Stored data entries

"""

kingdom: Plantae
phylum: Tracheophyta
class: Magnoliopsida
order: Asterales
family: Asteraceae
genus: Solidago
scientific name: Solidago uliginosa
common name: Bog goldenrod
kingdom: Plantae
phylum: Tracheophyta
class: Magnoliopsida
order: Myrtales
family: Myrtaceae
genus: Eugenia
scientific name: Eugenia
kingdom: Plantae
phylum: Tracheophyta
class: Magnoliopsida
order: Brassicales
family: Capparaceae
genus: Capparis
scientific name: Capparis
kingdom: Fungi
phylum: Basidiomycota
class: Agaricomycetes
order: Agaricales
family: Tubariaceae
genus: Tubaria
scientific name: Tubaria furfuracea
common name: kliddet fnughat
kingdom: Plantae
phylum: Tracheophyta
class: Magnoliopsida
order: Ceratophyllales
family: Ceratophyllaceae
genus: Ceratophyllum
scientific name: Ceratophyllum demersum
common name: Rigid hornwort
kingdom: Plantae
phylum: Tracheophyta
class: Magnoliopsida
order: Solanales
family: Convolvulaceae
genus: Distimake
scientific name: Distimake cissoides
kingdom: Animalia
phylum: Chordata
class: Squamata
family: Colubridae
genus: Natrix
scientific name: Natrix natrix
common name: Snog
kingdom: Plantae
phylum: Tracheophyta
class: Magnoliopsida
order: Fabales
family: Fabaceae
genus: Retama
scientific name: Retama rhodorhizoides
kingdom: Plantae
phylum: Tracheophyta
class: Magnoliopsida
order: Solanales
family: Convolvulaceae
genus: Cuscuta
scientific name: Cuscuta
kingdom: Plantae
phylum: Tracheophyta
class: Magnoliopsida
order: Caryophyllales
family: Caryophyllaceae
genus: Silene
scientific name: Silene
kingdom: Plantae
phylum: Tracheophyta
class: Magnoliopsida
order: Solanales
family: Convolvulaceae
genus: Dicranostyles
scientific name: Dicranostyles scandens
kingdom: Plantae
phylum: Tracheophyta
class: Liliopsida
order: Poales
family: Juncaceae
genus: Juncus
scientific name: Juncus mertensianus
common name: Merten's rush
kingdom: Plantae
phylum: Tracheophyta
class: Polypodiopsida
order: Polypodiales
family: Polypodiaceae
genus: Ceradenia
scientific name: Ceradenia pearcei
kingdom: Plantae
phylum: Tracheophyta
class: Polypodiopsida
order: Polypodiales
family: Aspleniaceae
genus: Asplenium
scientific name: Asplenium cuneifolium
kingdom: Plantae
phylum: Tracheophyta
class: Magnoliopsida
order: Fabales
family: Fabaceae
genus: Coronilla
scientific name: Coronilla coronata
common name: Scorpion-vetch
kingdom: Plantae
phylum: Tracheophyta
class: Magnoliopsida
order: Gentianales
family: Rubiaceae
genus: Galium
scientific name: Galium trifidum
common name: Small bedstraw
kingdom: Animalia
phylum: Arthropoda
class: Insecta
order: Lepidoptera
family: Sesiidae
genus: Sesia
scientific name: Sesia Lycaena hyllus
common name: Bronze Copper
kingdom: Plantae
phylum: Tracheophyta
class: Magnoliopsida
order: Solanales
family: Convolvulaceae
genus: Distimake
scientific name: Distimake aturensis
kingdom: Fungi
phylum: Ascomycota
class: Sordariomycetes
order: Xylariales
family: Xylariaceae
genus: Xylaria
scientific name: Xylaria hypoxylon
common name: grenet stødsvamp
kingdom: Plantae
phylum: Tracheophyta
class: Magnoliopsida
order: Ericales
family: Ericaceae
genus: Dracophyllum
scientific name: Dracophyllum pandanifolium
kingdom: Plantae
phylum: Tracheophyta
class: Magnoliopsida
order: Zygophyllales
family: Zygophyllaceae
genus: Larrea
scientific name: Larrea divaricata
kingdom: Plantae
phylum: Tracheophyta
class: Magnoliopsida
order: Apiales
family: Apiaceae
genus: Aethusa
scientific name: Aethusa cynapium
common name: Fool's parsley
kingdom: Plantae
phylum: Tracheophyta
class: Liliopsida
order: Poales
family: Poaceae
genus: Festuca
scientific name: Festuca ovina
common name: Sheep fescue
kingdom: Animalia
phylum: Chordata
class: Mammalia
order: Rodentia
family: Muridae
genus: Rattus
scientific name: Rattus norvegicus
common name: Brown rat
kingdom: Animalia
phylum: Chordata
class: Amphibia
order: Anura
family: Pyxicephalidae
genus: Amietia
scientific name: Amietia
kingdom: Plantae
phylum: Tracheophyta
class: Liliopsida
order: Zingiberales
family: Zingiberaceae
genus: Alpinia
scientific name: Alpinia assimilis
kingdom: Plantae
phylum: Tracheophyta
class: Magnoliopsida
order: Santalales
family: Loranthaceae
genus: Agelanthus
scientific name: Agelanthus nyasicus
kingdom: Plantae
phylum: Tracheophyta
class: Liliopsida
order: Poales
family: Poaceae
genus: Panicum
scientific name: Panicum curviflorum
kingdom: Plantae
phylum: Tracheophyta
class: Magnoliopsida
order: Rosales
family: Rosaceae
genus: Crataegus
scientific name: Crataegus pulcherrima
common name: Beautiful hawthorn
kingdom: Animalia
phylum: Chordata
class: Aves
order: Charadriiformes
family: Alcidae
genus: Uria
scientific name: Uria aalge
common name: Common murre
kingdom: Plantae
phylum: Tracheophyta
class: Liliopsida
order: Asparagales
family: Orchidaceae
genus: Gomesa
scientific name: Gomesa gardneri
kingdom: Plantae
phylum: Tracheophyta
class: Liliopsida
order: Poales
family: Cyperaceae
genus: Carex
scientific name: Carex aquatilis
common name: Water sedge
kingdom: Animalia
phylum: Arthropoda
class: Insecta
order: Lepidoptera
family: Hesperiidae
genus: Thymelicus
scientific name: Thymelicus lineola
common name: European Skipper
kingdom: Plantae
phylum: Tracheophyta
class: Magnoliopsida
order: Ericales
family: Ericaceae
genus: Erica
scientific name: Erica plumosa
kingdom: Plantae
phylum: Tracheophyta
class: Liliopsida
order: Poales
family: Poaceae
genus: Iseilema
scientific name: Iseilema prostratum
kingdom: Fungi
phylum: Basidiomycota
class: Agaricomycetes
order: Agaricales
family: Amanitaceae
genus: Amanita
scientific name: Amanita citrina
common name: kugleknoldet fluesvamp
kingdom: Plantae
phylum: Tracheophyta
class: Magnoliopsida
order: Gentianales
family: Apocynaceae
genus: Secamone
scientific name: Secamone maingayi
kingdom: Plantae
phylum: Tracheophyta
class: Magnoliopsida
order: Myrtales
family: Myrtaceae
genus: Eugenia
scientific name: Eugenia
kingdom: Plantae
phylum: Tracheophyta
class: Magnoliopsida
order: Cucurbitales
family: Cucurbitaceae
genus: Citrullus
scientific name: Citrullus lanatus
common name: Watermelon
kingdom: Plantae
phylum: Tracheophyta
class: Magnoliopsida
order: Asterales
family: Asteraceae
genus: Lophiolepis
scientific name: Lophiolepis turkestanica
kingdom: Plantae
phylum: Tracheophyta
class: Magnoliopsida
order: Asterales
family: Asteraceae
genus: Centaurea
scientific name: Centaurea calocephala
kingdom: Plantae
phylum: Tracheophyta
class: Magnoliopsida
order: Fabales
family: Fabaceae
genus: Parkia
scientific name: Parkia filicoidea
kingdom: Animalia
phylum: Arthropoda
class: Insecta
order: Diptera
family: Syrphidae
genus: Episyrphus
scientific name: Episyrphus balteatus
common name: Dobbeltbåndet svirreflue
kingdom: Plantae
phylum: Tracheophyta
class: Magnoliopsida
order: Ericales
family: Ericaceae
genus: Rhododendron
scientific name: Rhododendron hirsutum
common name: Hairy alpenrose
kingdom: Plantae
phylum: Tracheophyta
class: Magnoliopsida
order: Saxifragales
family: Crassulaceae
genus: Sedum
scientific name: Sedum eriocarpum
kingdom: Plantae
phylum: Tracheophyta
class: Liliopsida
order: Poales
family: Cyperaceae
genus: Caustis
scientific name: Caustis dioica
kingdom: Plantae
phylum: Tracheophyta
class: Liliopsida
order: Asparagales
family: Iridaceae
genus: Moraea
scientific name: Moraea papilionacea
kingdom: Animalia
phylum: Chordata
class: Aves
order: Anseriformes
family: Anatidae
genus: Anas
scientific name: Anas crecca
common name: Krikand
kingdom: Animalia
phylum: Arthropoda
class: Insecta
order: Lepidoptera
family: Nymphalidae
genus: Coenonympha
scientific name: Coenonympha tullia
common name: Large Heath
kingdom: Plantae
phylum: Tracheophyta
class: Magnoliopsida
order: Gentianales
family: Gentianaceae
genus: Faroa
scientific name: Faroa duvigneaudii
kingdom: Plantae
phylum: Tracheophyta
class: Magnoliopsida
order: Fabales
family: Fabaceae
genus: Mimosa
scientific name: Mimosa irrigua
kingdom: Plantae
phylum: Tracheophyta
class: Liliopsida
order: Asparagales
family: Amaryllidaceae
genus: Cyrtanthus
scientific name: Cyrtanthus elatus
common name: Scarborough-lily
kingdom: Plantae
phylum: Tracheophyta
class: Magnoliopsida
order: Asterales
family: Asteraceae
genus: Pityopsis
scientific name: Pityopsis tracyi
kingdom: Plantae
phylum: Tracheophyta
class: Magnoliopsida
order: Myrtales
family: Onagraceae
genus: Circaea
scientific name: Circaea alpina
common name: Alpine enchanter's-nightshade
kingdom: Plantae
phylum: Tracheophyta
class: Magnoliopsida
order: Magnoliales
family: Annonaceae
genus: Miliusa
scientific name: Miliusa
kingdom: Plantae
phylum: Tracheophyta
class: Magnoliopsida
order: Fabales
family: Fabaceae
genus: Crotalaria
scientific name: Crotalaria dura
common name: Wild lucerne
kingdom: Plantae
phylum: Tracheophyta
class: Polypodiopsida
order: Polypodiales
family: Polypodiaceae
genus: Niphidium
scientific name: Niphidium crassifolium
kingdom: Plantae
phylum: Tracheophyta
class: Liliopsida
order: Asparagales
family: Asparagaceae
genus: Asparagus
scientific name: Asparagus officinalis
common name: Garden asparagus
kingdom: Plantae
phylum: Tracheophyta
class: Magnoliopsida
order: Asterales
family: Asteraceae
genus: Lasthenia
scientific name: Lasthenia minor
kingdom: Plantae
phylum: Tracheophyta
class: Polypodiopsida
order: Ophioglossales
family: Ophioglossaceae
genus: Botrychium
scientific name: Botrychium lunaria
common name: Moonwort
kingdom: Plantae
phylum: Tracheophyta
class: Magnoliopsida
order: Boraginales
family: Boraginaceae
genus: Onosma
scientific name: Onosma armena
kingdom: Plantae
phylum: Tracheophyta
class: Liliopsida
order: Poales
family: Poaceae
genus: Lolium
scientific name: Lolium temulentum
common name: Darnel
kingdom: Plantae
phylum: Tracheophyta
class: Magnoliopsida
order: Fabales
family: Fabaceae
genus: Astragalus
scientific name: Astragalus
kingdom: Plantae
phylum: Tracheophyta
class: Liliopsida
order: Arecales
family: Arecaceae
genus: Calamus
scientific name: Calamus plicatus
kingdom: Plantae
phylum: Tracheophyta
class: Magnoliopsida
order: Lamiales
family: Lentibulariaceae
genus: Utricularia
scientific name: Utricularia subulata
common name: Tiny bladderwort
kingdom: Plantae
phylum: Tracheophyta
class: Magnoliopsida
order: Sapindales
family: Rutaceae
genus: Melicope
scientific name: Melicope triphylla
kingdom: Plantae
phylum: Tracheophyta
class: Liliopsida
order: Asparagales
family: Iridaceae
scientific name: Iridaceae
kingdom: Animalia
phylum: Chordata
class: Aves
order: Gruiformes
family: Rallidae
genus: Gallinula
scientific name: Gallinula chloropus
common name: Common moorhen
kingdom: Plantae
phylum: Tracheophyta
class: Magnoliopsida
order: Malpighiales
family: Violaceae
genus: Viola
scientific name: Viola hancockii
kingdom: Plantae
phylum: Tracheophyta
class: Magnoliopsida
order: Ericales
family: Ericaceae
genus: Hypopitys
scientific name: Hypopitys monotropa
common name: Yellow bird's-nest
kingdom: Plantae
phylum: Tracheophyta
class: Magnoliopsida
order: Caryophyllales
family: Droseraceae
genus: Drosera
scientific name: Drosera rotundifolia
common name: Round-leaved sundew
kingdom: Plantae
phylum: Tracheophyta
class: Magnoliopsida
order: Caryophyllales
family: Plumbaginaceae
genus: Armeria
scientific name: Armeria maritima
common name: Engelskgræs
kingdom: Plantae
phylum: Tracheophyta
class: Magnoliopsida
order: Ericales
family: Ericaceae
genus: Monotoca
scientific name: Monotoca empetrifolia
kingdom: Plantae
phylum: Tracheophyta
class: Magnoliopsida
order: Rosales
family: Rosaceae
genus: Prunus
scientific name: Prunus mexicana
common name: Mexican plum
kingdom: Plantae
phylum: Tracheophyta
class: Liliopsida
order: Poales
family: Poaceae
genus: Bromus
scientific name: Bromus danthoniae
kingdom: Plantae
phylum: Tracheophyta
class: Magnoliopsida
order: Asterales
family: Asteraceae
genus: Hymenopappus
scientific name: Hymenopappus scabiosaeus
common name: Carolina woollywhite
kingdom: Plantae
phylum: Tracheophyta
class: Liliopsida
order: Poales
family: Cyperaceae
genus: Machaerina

"""

▶ [What the task asks]:
Please arrange the lines of the records, starting with the very first line and going on through the line containing "family: Ceratophyllaceae", as a Markdown table with the columns Row and Line. Include both end lines and leave out any blank lines.

▶ [Answer]:
| Row | Line |
|---|---|
| 1 | kingdom: Plantae |
| 2 | phylum: Tracheophyta |
| 3 | class: Magnoliopsida |
| 4 | order: Asterales |
| 5 | family: Asteraceae |
| 6 | genus: Solidago |
| 7 | scientific name: Solidago uliginosa |
| 8 | common name: Bog goldenrod |
| 9 | kingdom: Plantae |
| 10 | phylum: Tracheophyta |
| 11 | class: Magnoliopsida |
| 12 | order: Myrtales |
| 13 | family: Myrtaceae |
| 14 | genus: Eugenia |
| 15 | scientific name: Eugenia |
| 16 | kingdom: Plantae |
| 17 | phylum: Tracheophyta |
| 18 | class: Magnoliopsida |
| 19 | order: Brassicales |
| 20 | family: Capparaceae |
| 21 | genus: Capparis |
| 22 | scientific name: Capparis |
| 23 | kingdom: Fungi |
| 24 | phylum: Basidiomycota |
| 25 | class: Agaricomycetes |
| 26 | order: Agaricales |
| 27 | family: Tubariaceae |
| 28 | genus: Tubaria |
| 29 | scientific name: Tubaria furfuracea |
| 30 | common name: kliddet fnughat |
| 31 | kingdom: Plantae |
| 32 | phylum: Tracheophyta |
| 33 | class: Magnoliopsida |
| 34 | order: Ceratophyllales |
| 35 | family: Ceratophyllaceae |